I sometimes wonder if Fine Gael and Labour really grasp the magnitude of the task they face if they are to win power next year. In the Examiner today Harry McGee reminds us that Fine Gael needs to almost double its seats and that "politicians (and the media) sometimes forget that politics is about ideas and the ordering of society, not personalities or image". As of right now the headline on RTEs news page is "Fine Gael discuss policies at Ard Fheis". Well if that doesn't get the pulse racing! Now I'm all for policies but it would be good to see them linked to some ideas, in terms of a clear vision of what direction the party wants to take us.
The same goes for Labour. Last week Cian made some very good points in a post on the Irish Election site:
[T]he Labour party has failed to find anything resembling momentum in the past years, the tenure of Rabbitte has steadied the ship at around 11%-13%. For a party like Labour this is not good enough.
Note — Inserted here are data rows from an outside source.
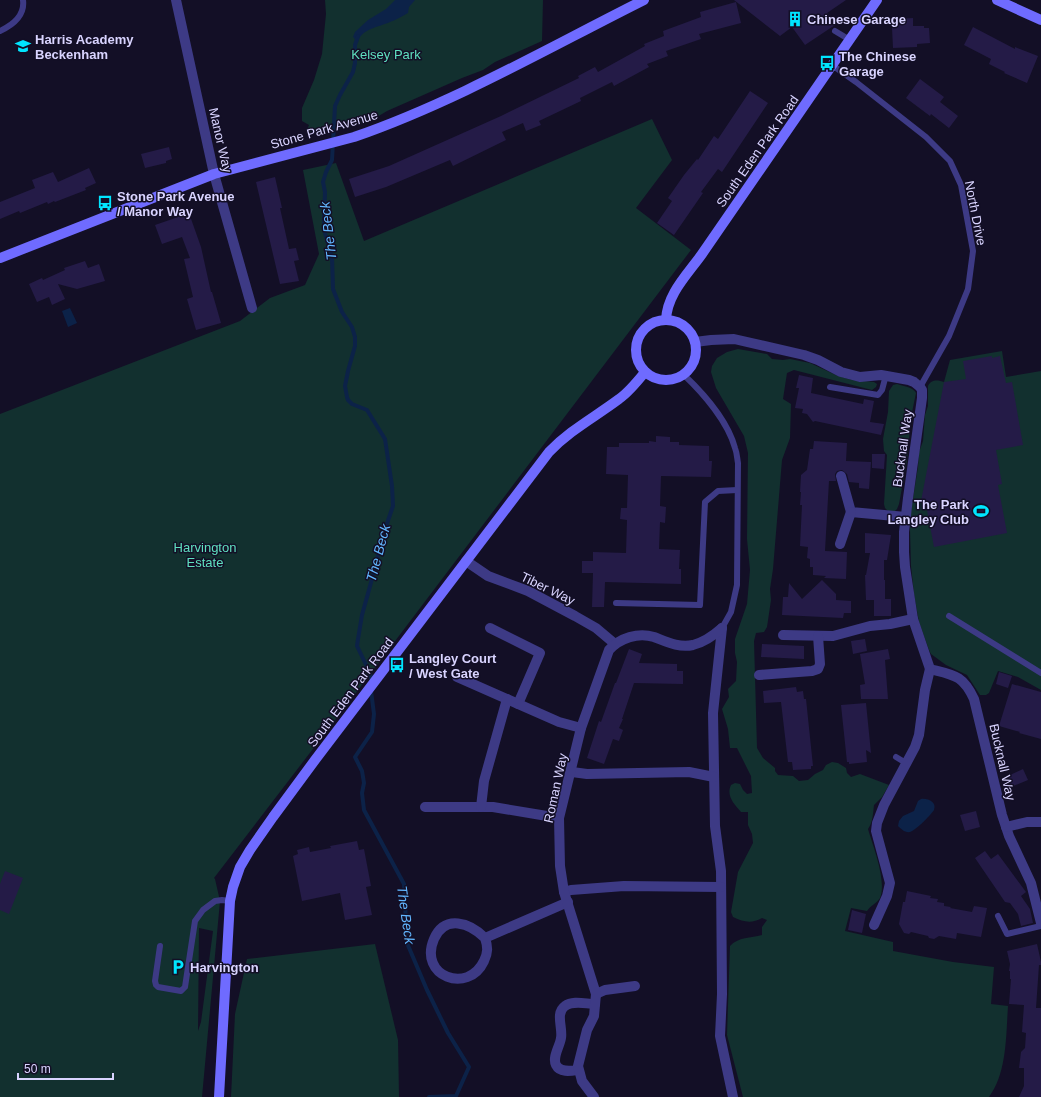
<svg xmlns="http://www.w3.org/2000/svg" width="1041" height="1097" font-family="Helvetica,sans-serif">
<rect width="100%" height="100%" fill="#130f26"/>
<g fill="#12302f" fill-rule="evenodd">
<polygon points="325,0 543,0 542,41 495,62 483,70 462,78 387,111 367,123 327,131 321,130 306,133 309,125 302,121 302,108 314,80 322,54 326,14"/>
<path d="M 652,119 L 672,160 L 636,208 L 691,250 L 355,694 L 214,878 L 215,879 L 220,901 L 202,1097 L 0,1097 L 0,414 L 240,321 L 270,298 L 305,285 L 319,254 L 303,170 L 336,163 L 364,241 ZM 199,928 L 213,931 L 201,1022 L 198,1031 Z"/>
<path d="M 738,349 L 767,354 L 772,359 L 783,360 L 790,359 L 810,363 L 838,376 L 852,380 L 874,382 L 877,384 L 876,387 L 872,390 L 794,370 L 787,373 L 783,399 L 791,404 L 790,438 L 782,460 L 773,569 L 770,589 L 771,600 L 767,627 L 764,632 L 756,633 L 754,641 L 757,748 L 763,758 L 775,768 L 775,771 L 778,775 L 793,776 L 799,781 L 808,780 L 815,774 L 823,770 L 826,765 L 832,762 L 838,763 L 846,768 L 847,773 L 851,777 L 860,774 L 889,785 L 882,797 L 874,805 C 873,813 873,822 868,829 C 873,846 887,881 880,898 C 877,903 870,906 867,911 L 851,908 L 845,931 L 893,942 L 893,951 L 953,962 L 994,967 L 991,1004 L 1008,1006 C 1006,1035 1007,1073 989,1097 L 743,1097 L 727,1035 L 730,946 C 738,937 751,938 762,935 L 762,927 L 767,920 L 762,918 C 751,924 744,922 733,917 L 731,912 L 738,872 L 753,843 L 752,834 L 748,825 L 748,812 L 741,812 C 734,804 726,796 731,785 L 735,783 L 740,784 L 743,790 L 747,794 L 752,793 L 751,776 L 737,748 L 730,748 L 728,729 L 722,709 L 729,697 L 728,689 L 736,681 L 737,662 L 735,653 L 735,639 L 747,604 L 750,570 L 747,539 L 748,453 L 744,436 L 716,388 L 711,372 L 712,366 L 717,358 L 727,352 Z"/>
<path d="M 1002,351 L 1006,377 L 1041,371 L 1041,690 L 1018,677 L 998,671 L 989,693 L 986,695 L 980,695 L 967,675 L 946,665 L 931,654 L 929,650 L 919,622 L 914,594 L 911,566 L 910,530 L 911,511 L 918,467 L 919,452 L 923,441 L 925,415 L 928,406 L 928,386 C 931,379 938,380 944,382 L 950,360 Z"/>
<path d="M 897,384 C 903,386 913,387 916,393 L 911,417 L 907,461 L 899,504 L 897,509 L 895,511 L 888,511 L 885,508 L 884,504 L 887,455 L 884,451 L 883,439 L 888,412 L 889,391 L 893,385 Z"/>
<polygon points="375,944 398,1040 399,1097 231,1097 235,1014 247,959"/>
</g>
<g fill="#0c2248">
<path d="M 395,0 L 415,0 L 409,7 L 408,13 C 402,16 396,20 390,22 C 379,27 361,29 358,42 L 353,37 L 355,32 L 368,20 L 386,9 Z"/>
<polygon points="70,308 77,323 68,327 62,311"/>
<path d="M 921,799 C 928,798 937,802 934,810 C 930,816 916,830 910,832 C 905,833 901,829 898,826 L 899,821 L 903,816 L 914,811 L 918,801 Z"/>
</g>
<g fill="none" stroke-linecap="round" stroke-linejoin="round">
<g stroke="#0c2248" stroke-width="4">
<polyline points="358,36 355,45 355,63 353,72 340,95 335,106 332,160 326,172 323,182 325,192 324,221 325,233 332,257 333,289 342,312 352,327 355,337 355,346 348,371 345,386 347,397 348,400 352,404 367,410 385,439 392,486 393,506 380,544 377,561 362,615 358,639 357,646 370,673 372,682"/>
<polyline points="371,691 374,714 372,732 355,757 362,771 364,783 362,793 364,810 404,884 407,943 427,990 448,1033 469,1067 456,1096 429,1097"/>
</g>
</g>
<g fill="#241b47">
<polygon points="734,0 846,0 827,13 835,25 805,45 792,27 780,36"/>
<polygon points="736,2 741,23 699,34 701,39 666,51 668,56 647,64 649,67 614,86 612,82 580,98 581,101 539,121 541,125 526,131 523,123 502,132 506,140 453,166 450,160 386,187 355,197 349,179 389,166 501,116 579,78 578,76 595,67 598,72 645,46 644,44 664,36 663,31 701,17 700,12"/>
<polygon points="913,18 913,26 924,26 924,28 929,28 930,43 917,44 917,47 893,48 892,28 898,27 897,19"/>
<polygon points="973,27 1015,49 1015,47 1038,56 1027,83 1004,73 1005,72 989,64 991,59 964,45"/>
<polygon points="920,79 944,97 940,102 958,116 949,128 931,114 930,116 906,98"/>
<polygon points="750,91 768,103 722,172 718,169 701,192 703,193 674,235 657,223 672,201 668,198 684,175 697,159 698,160 714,136 718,139"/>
<polygon points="169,147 172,159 166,161 166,163 145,168 141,154"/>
<polygon points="89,168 96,183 85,188 86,190 55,202 54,201 48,204 47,202 20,213 19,211 0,219 0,202 35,188 32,180 53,172 58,182"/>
<polygon points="275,177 282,208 280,208 289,249 296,248 299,260 294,261 299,281 280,284 256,182"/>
<polygon points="184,215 185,218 190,216 201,247 211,292 212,292 221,323 196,330 187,299 193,297 184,259 190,258 182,237 162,244 155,225"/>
<polygon points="85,261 88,268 99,264 105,281 77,289 58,284 65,299 52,305 49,297 37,302 29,284 42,278 43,280 65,270 64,268"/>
<polygon points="992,356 992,358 1000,356 1006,383 1012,382 1023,445 996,450 1002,484 998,485 1007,533 934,547 926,505 921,501 944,382 966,379 963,361"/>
<polygon points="799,375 813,378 811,393 863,404 864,399 874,401 870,422 884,424 881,435 815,421 813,422 807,414 802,413 803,409 795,408 799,388 796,388"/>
<polygon points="656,436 670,437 670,442 679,442 679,445 709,446 709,461 712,461 711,477 661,476 660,506 666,507 665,523 660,522 659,549 680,550 679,569 681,569 681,584 605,582 604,607 592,607 593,573 582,573 582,561 593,561 593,552 626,553 627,520 620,519 621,508 627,508 628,475 606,474 607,447 619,447 619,443 649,443 649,441 656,442"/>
<polygon points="814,441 847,443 846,461 871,462 869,489 859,488 859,483 849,482 847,474 842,470 837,471 835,474 836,481 829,481 825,551 847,552 846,579 824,578 826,576 813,575 813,567 810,567 810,559 807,558 808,547 800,546 802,505 800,505 801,492 800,492 801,475 807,470 810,449 813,449"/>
<polygon points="872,454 885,454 884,469 872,468"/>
<polygon points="865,533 891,535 887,560 884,560 884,580 885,580 885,599 891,599 891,616 874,616 874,600 866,600 865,575 866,575 870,553 865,553"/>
<polygon points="822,580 836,594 836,600 851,601 851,613 844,613 843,618 782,615 783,597 788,597 789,583 802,599"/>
<polygon points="865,639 867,651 853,654 851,641"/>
<polygon points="762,644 804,646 804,659 761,657"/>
<polygon points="629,649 642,654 639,663 677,664 677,671 683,671 683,684 634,683 622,719 623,719 619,728 623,730 619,741 613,739 604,764 587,758 599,721 601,722 615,683 616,683"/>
<polygon points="888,649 890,659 885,660 888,699 861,699 860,685 865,684 860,654"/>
<polygon points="999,672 1012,676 1008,688 996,684"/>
<polygon points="1012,684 1041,692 1041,739 1019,733 1020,732 999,726"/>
<polygon points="796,687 797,692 803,691 804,699 806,699 813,766 811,766 811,769 793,770 792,762 788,762 781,702 764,703 763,691"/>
<polygon points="866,703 871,753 866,750 867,762 849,764 849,762 847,762 841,705"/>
<polygon points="1023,769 1028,780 1011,787 1006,777"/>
<polygon points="976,811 980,827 965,831 960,815"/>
<polygon points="357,841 359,850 364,849 371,886 366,887 372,915 345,920 340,893 302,901 293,856 298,854 297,850 309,847 310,852 331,848 330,846"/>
<polygon points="985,851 991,859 998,854 1026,892 1021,896 1030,909 1033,923 1021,926 1018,914 1010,903 1005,902 975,858"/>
<polygon points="5,871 23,878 9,914 0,910 0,884"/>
<polygon points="907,891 931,896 930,898 938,899 937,902 944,903 944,906 951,907 950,908 972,912 974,906 987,908 981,937 957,933 956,939 939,936 934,939 929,938 928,936 911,932 909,934 904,933 899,924 903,902 905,902"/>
<polygon points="852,910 866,914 862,933 848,930"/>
<polygon points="1037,944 1041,962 1041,965 1039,965 1036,1008 1041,1008 1041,1097 1019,1097 1024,1086 1024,1068 1019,1068 1021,1052 1025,1048 1026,1033 1022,1032 1024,1005 1009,1004 1011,979 1010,979 1010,971 1009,971 1010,964 1007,951"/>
</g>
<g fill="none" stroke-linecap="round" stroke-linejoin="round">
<g stroke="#3d3a85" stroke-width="6">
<path d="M 0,31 C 13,25 25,15 23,0"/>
<polyline points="835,31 850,40"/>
<polyline points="832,65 856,82 926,137 950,161 961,185 973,251 968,289 949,336 920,387"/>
<path d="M 684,375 C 704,394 728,422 735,448 C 737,453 737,458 738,463 L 737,585 L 731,612 L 722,628"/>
<polyline points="830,387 878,395 882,390 886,375"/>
<polyline points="616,603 700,605 705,502 718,491 737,490"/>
<polyline points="949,616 1041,673"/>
<polyline points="896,757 906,763"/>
<polyline points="998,916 1007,934 1041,926"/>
<polyline points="160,946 155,981 156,985 158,987 181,991 185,987 195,921 203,910 215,901 222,900 230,901"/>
</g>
<g stroke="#3d3a85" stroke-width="10">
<polyline points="176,0 214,174 252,308"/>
<polyline points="695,342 711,340 734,339 804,355 818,360 841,372 860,377 881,375 909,380 914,382 920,387 922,390 922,398 908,498 904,532 904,552 905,567 913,619 930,669"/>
<polyline points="841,476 851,512 906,517"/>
<polyline points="840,544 851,512"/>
<polyline points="466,561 488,576 528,591 575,616 596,628 615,644"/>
<polyline points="490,628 540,653 518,704"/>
<polyline points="722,628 713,713 715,826 721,871 722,994 720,1036 733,1097"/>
<polyline points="783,635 833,636 870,626 890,624 913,619"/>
<path d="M 930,669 C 954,675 963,675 974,699 L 1002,815 L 1009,836 L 1031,883 L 1041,923"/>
<polyline points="759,675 812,671 818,669 820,664 818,636"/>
<polyline points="457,677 559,722 581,728"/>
<polyline points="572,772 587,774 689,772 714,777"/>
<polyline points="425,807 493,807 559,818"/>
<polyline points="481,807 484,781 507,699"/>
<polyline points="1006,827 1027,822 1041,822"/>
<polyline points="564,892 571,890 624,886 721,887"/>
<polyline points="874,925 887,896 890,883 876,831 877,823 884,805 915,747 919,735 925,690 930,669"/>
<path d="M 485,938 C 488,947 488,953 484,961 C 468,995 418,976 434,939 C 445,914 470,923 485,938 L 568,902"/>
<polyline points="596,994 605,990 635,986"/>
<path d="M 578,1070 C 571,1071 560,1073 556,1065 C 552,1057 560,1046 561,1038 C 563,1028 555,1013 565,1006 C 573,1000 586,1004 595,1004"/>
<path d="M 594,1097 L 582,1081 L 578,1066 L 587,1030 L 594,1016 L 596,994 L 564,892 L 560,866 L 559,818 L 581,728 L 609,650 C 620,638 638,632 654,637 C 667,642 679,648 693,645 C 705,642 713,636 722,628"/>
</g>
<g stroke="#6f6bff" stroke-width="10">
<polyline points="997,0 1041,20"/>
<path d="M 0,258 L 214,174 L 354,137 C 455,102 548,48 644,0"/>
<circle cx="666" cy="350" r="30"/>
<path d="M 666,320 C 667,294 687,275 702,254 L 877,0"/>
<path d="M 219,1097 L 230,901 L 233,887 L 240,867 L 250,850 L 273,817 L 315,760 L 549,452 C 570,430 595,417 619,399 C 629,392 637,382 645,372"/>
</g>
</g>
<defs>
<symbol id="building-bare" viewBox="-9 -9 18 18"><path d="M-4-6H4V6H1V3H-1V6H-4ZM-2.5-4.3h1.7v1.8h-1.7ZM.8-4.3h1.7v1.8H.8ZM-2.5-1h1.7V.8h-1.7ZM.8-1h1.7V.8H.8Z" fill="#00e5ff" stroke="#130f26" stroke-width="2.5" paint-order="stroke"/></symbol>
<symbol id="school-bare" viewBox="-9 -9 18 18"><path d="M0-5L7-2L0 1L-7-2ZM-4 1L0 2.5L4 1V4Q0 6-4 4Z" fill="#00e5ff" stroke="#130f26" stroke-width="2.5" paint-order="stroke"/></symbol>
<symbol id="bus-bare" viewBox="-9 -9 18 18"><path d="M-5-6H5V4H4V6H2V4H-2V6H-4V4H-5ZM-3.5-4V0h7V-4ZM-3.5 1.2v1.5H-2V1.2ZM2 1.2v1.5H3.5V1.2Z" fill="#00e5ff" stroke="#130f26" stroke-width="2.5" paint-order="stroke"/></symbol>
<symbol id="stadium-bare" viewBox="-9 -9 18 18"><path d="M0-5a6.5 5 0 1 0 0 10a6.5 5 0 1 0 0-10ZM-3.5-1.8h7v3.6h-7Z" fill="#00e5ff" stroke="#130f26" stroke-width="2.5" paint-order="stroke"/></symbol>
<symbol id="parking-bare" viewBox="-9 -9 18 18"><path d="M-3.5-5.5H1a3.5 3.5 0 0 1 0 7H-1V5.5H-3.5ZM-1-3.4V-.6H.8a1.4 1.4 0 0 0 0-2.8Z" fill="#00e5ff" stroke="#130f26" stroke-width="2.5" paint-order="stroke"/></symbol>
</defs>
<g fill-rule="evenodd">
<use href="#building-bare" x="784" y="8" width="22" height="22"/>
<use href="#school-bare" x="12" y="35" width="22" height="22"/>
<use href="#bus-bare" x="816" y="52" width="22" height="22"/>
<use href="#bus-bare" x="94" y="192" width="22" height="22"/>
<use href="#stadium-bare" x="970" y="500" width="22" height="22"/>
<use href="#bus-bare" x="386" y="654" width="22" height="22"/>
<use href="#parking-bare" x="167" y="956" width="22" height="22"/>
</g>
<g text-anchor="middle" stroke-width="3" stroke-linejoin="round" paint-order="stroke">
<g font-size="13" font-weight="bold" fill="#d9d4ff" stroke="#130f26" text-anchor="start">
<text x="807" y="24">Chinese Garage</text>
<text x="35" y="44">Harris Academy<tspan x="35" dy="15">Beckenham</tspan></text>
<text x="839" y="61">The Chinese<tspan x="839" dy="15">Garage</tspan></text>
<text x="117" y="201">Stone Park Avenue<tspan x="117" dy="15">/ Manor Way</tspan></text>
<text x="969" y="509" text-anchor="end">The Park<tspan x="969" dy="15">Langley Club</tspan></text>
<text x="409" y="663">Langley Court<tspan x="409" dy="15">/ West Gate</tspan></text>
<text x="190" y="972">Harvington</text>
</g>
<g font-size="13" fill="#5fe0c0" stroke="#130f26">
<text x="386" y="59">Kelsey Park</text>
<text x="205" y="552">Harvington<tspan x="205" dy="15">Estate</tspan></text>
</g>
<g font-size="13" fill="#d9d4ff" stroke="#130f26">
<text transform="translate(324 129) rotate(-16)" y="5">Stone Park Avenue</text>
<text transform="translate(221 140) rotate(77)" y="5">Manor Way</text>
<text transform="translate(757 151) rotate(-55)" y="5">South Eden Park Road</text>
<text transform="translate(976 213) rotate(79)" y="5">North Drive</text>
<text transform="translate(902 448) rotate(-82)" y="5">Bucknall Way</text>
<text transform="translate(548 588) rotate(26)" y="5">Tiber Way</text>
<text transform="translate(350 692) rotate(-53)" y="5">South Eden Park Road</text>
<text transform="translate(1003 762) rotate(77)" y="5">Bucknall Way</text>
<text transform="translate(555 788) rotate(-78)" y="5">Roman Way</text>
</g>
<g font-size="14" font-style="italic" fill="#62b6ff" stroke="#130f26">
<text transform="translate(328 231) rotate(-97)" y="5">The Beck</text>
<text transform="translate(378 553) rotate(-75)" y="5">The Beck</text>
<text transform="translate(406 915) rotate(82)" y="5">The Beck</text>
</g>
</g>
<path d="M18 1073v6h95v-6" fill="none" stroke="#d9d4ff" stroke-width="2"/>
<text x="24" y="1073" font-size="12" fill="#d9d4ff" stroke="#130f26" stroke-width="3" paint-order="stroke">50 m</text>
</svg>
The evidence from the Greens suggests that when the issues of the day are your bread and butter there is support for a party that can be strong on their message. The Labour party need to generate their own message and get it out. They need to grab the national debate by the scruff of the neck and bring themselves kicking and screaming past 15% and on toward 20%.
Not much more I can add to that. If the opposition fail to generate message and momentum based on some coherent ideas that they claim as their own, the voters will probably, by default, reward Fianna Fáil with another term in office. In 2002 the voters took out their frustration by recasting the opposition. The Fine Gael - Labour pact only makes sense if people are convinced they provide an alternative. Clarity of choice is only one half of a potentially winning strategy. Do they think that they're going to sleepwalk their way into power? Please let us have some ideas. Incidentally, try and Google "Irish political ideas" and look at the paucity of hits. The most interesting thing there is a book on political thought in Eighteenth-Century Ireland.